Yesterday was a Monday. I don’t just mean it was Monday, but it was in the Garfield comic sense of things A Monday.
As a consultant, I’ve come to expect certain patterns in my work load. For one client, I know approximately every 2 months, over 2 weekends I’m going to have to patch their SQL Servers. I know certain passwords will need to be updated quarterly or annually. And I know sometimes I’ll have A Monday.

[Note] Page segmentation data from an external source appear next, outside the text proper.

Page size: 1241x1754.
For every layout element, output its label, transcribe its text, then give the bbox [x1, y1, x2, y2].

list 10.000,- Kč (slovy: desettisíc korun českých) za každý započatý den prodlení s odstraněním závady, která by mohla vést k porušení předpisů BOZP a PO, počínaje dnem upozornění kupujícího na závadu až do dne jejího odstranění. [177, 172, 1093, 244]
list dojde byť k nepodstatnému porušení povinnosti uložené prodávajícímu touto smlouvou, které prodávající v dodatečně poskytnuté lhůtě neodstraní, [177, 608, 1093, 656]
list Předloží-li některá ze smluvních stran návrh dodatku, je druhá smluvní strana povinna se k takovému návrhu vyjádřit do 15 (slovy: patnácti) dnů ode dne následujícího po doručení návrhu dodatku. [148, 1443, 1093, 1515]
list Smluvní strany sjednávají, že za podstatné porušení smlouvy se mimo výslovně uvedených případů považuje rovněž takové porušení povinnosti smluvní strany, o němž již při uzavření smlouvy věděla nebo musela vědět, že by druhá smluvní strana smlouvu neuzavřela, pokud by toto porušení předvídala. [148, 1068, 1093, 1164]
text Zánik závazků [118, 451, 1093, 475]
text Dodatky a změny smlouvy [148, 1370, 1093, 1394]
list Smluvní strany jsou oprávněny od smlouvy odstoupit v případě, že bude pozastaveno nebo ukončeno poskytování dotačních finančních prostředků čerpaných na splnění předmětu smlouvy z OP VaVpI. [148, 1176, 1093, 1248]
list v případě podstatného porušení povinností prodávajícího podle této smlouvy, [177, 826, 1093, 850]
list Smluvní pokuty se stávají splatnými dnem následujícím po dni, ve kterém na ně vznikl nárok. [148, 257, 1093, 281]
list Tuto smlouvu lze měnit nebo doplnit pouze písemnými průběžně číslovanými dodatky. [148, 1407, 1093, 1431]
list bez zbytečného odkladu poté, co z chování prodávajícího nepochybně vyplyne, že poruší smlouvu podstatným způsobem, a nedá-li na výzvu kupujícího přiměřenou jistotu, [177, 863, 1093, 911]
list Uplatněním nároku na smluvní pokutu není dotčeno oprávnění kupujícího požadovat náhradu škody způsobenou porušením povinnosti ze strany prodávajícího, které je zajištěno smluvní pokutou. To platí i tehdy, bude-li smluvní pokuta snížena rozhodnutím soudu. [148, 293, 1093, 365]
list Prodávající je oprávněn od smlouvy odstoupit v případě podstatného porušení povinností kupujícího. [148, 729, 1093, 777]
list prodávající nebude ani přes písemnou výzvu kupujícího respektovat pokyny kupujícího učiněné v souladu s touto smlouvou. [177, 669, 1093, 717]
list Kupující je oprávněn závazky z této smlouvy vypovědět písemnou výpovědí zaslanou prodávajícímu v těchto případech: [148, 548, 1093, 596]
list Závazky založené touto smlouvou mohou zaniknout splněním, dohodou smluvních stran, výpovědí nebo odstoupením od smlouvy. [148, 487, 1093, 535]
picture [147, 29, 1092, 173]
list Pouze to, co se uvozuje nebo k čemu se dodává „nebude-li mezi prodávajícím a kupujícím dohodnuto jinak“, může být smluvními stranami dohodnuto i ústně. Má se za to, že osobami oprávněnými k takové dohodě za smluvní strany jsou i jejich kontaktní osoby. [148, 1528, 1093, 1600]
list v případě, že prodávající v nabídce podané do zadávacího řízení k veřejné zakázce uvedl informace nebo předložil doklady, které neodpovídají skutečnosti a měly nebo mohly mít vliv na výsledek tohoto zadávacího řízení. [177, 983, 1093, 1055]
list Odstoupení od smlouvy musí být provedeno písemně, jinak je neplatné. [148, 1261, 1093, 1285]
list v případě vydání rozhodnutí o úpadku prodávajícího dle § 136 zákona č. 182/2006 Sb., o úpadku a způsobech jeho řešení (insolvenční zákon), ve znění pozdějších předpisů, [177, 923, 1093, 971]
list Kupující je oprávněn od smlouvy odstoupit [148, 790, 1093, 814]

Yesterday was one of those. I woke up, checked my email and noticed two jobs had not run. So I logged in and it appeared that the PowerShell script on each server had hung. I killed it and tried to rerun it, but got an error. This wasn’t entirely surprising. This script, in its first part downloads a file from a 3rd party vendor and last week for example, their SFTP server had been down. At first I expected this to be the problem again. But further testing showed I was getting inconsistent errors. Finally the script ran. But, what normally took about 20 minutes to download, took about 2 hours. We learned later the vendor had done an upgrade to their product over the weekend. This shouldn’t have impacted their SFTP server performance, but here we were. Today (Tuesday) the process took 20 minutes again and is back to normal. Chalk yesterday’s issue up to being A Monday.
Then I took a look at another job that had failed. This one is purely internal. Basically SFTP a file from a Linux server to a NAS for a backup. A quick check showed that the NAS share was inaccessible. Reporting this triggered an avalanche of emails back and forth. The most interesting line basically came down to “Yes, the internal IT team did a migration of the NAS, but the migration was supposed to be completely transparent to the users.” Famous last words in my book. Actually, honestly, what I decided was more disturbing was that the failure was on the new NAS device apparently due to a typo. To me, this means, most likely, all the old shares were recreated on the new device by hand, rather than using a script that read out the old shares and recreated them. In any event, the problem was solved, the job was rerun and the backup created on the now new NAS. Chalk that one up to being A Monday.
Then one of the developers for one of the platforms at this client emailed me and said, “Hey database FOO is in recovery mode, what happened?” This one, fortunately I knew exactly what the problem was. Unfortunately I knew it was my fault. We had decided to reconfigure that database to be a log-shipped copy of the main database and I had set it up over the weekend. I had simply forgotten to set it up to place itself in Stand-by/Read-only mode after it had applied the most recent logs. I’ll chalk that one up to it being A Monday.
All of the above was taken care of before 10:00 AM. The rest of the day was filled with a variety of other issues and items, including looking at a Hyper-V host machine with 16 physical CPUs with hyperthreading turned on hosting 4 VMs, 1 with 4 vCPUs allocated, and the other 3 with 8 each. They’re having performance issues. I’m still tackling that one. Looking at that happened on Monday, but it’s not A Monday issue, it’s been an ongoing issue for months.
So what was it about this particular Monday, or Mondays in general?
Well in this case, all 3 of my early AM issues had one thing in common: upgrades or changes made over the weekend. I’m not going to debate the value or wisdom of the timing here, but just note, that on the particular Monday, it wasn’t just one issue, but three. It was definitely A Monday. But I survived as did my customer.
Now back to my regularly scheduled workload.